**Dataset entries**.
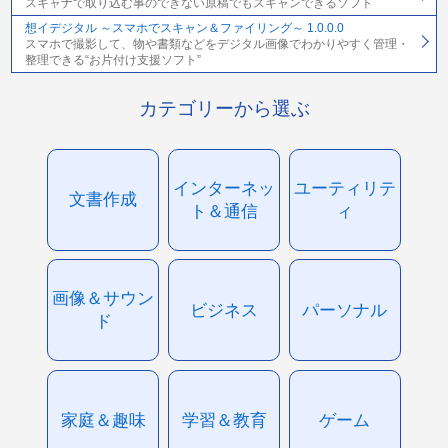
スキャナで取り込む事のできない原稿でもスキャンできるソフト
想イデジタル ～スマホでスキャン＆ファイリング～ 1.0.0.0
スマホで撮影して、物や書類などをデジタル画像でわかりやすく管理・
整理できる“お片付け支援ソフト”
カテゴリーから選ぶ
インターネッ
ユーティリテ
文書作成
ト＆通信
ィ
画像＆サウン
ビジネス
パーソナル
ド
家庭＆趣味
学習＆教育
ゲーム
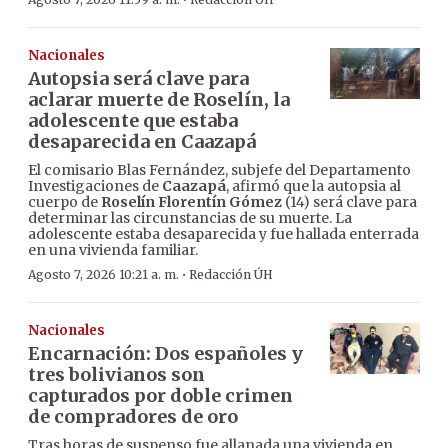
·
Nacionales
Autopsia será clave para
aclarar muerte de Roselín, la
adolescente que estaba
desaparecida en Caazapá
El comisario Blas Fernández, subjefe del Departamento
Investigaciones de
Caazapá
, afirmó que la autopsia al
cuerpo de
Roselín Florentín Gómez
(14) será clave para
determinar las circunstancias de su muerte. La
adolescente estaba desaparecida y fue hallada enterrada
en una vivienda familiar.
·
Agosto 7, 2026 10:21 a. m.
Redacción ÚH
Nacionales
Encarnación: Dos españoles y
tres bolivianos son
capturados por doble crimen
de compradores de oro
Tras horas de suspenso fue allanada una vivienda en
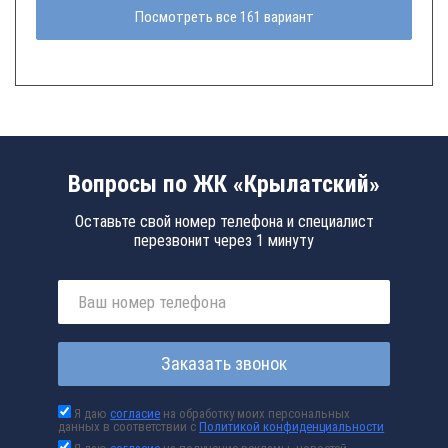
Посмотреть все 161 вариант
Вопросы по ЖК «Крылатский»
Оставьте свой номер телефона и специалист
перезвонит через 1 минуту
Заказать звонок
Я даю
согласие
на обработку моих персональных
данных в соответствии с
Политикой конфиденциальности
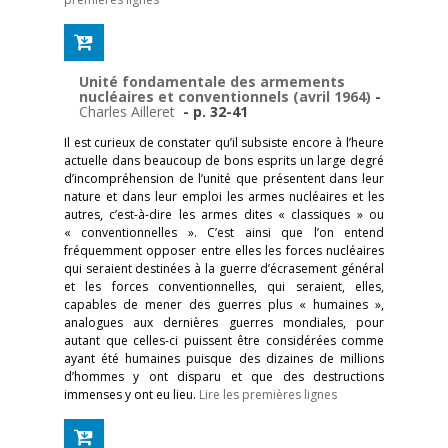
Unité fondamentale des armements
nucléaires et conventionnels (avril 1964)
-
Charles Ailleret
- p. 32-41
Il est curieux de constater qu’il subsiste encore à l’heure
actuelle dans beaucoup de bons esprits un large degré
d’incompréhension de l’unité que présentent dans leur
nature et dans leur emploi les armes nucléaires et les
autres, c’est-à-dire les armes dites « classiques » ou
« conventionnelles ». C’est ainsi que l’on entend
fréquemment opposer entre elles les forces nucléaires
qui seraient destinées à la guerre d’écrasement général
et les forces conventionnelles, qui seraient, elles,
capables de mener des guerres plus « humaines »,
analogues aux dernières guerres mondiales, pour
autant que celles-ci puissent être considérées comme
ayant été humaines puisque des dizaines de millions
d’hommes y ont disparu et que des destructions
immenses y ont eu lieu.
Lire les premières lignes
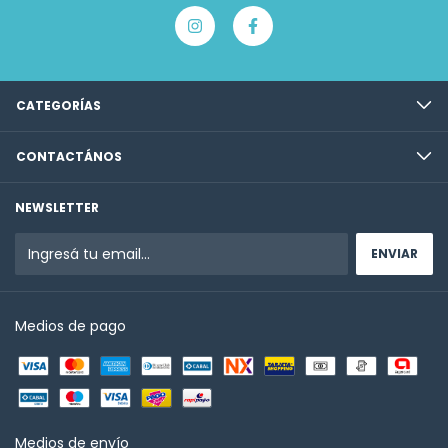
CATEGORÍAS
CONTACTÁNOS
NEWSLETTER
Medios de pago
Medios de envío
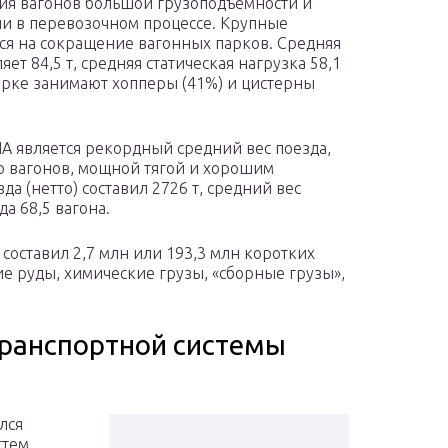
я вагонов большой грузоподъемности и
и в перевозочном процессе. Крупные
я на сокращение вагонных парков. Средняя
ет 84,5 т, средняя статическая нагрузка 58,1
арке занимают хопперы (41%) и цистерны
 является рекордный средний вес поезда,
 вагонов, мощной тягой и хорошим
зда (нетто) составил 2726 т, средний вес
да 68,5 вагона.
 составил 2,7 млн или 193,3 млн коротких
е руды, химические грузы, «сборные грузы»,
транспортной системы
лся
тем.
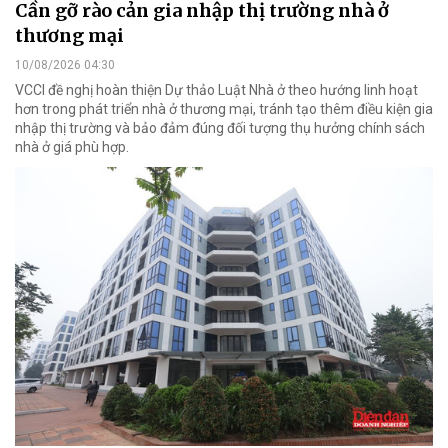
Cần gỡ rào cản gia nhập thị trường nhà ở
thương mại
10/08/2026 04:30
VCCI đề nghị hoàn thiện Dự thảo Luật Nhà ở theo hướng linh hoạt
hơn trong phát triển nhà ở thương mại, tránh tạo thêm điều kiện gia
nhập thị trường và bảo đảm đúng đối tượng thụ hưởng chính sách
nhà ở giá phù hợp.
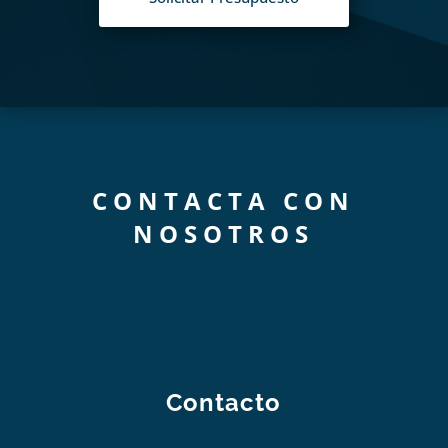
CONTACTA CON
NOSOTROS
Contacto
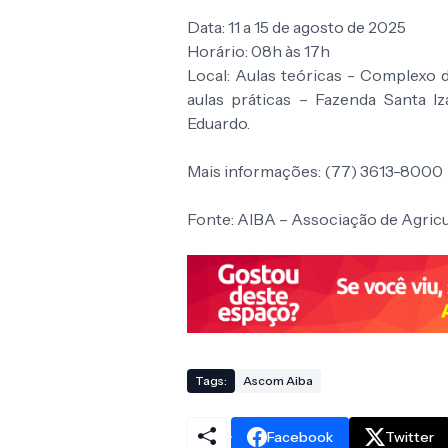
Data: 11 a 15 de agosto de 2025
Horário: 08h às 17h
Local: Aulas teóricas - Complexo
aulas práticas – Fazenda Santa 
Eduardo.
Mais informações: (77) 3613-8000
Fonte: AIBA – Associação de Agricul
Tags:
Ascom Aiba
Facebook
Twitter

**Problem to solve**.
Leaving all pictures aside, quote each record exactly.

**Solution to this problem**.
スキャナで取り込む事のできない原稿でもスキャンできるソフト
想イデジタル ～スマホでスキャン＆ファイリング～ 1.0.0.0
スマホで撮影して、物や書類などをデジタル画像でわかりやすく管理・
整理できる“お片付け支援ソフト”
カテゴリーから選ぶ
インターネッ
ユーティリテ
文書作成
ト＆通信
ィ
画像＆サウン
ビジネス
パーソナル
ド
家庭＆趣味
学習＆教育
ゲーム
·
Nacionales
Autopsia será clave para
aclarar muerte de Roselín, la
adolescente que estaba
desaparecida en Caazapá
El comisario Blas Fernández, subjefe del Departamento
Investigaciones de
Caazapá
, afirmó que la autopsia al
cuerpo de
Roselín Florentín Gómez
(14) será clave para
determinar las circunstancias de su muerte. La
adolescente estaba desaparecida y fue hallada enterrada
en una vivienda familiar.
·
Agosto 7, 2026 10:21 a. m.
Redacción ÚH
Nacionales
Encarnación: Dos españoles y
tres bolivianos son
capturados por doble crimen
de compradores de oro
Tras horas de suspenso fue allanada una vivienda en
Посмотреть все 161 вариант
Вопросы по ЖК «Крылатский»
Оставьте свой номер телефона и специалист
перезвонит через 1 минуту
Заказать звонок
Я даю
согласие
на обработку моих персональных
данных в соответствии с
Политикой конфиденциальности
Unité fondamentale des armements
nucléaires et conventionnels (avril 1964)
-
Charles Ailleret
- p. 32-41
Il est curieux de constater qu’il subsiste encore à l’heure
actuelle dans beaucoup de bons esprits un large degré
d’incompréhension de l’unité que présentent dans leur
nature et dans leur emploi les armes nucléaires et les
autres, c’est-à-dire les armes dites « classiques » ou
« conventionnelles ». C’est ainsi que l’on entend
fréquemment opposer entre elles les forces nucléaires
qui seraient destinées à la guerre d’écrasement général
et les forces conventionnelles, qui seraient, elles,
capables de mener des guerres plus « humaines »,
analogues aux dernières guerres mondiales, pour
autant que celles-ci puissent être considérées comme
ayant été humaines puisque des dizaines de millions
d’hommes y ont disparu et que des destructions
immenses y ont eu lieu.
Lire les premières lignes
CATEGORÍAS
CONTACTÁNOS
NEWSLETTER
Medios de pago
Medios de envío
я вагонов большой грузоподъемности и
и в перевозочном процессе. Крупные
я на сокращение вагонных парков. Средняя
ет 84,5 т, средняя статическая нагрузка 58,1
арке занимают хопперы (41%) и цистерны
 является рекордный средний вес поезда,
 вагонов, мощной тягой и хорошим
зда (нетто) составил 2726 т, средний вес
да 68,5 вагона.
 составил 2,7 млн или 193,3 млн коротких
е руды, химические грузы, «сборные грузы»,
транспортной системы
лся
тем.
Cần gỡ rào cản gia nhập thị trường nhà ở
thương mại
10/08/2026 04:30
VCCI đề nghị hoàn thiện Dự thảo Luật Nhà ở theo hướng linh hoạt
hơn trong phát triển nhà ở thương mại, tránh tạo thêm điều kiện gia
nhập thị trường và bảo đảm đúng đối tượng thụ hưởng chính sách
nhà ở giá phù hợp.
CONTACTA CON
NOSOTROS
Contacto
Data: 11 a 15 de agosto de 2025
Horário: 08h às 17h
Local: Aulas teóricas - Complexo
aulas práticas – Fazenda Santa 
Eduardo.
Mais informações: (77) 3613-8000
Fonte: AIBA – Associação de Agricul
Tags:
Ascom Aiba
Facebook
Twitter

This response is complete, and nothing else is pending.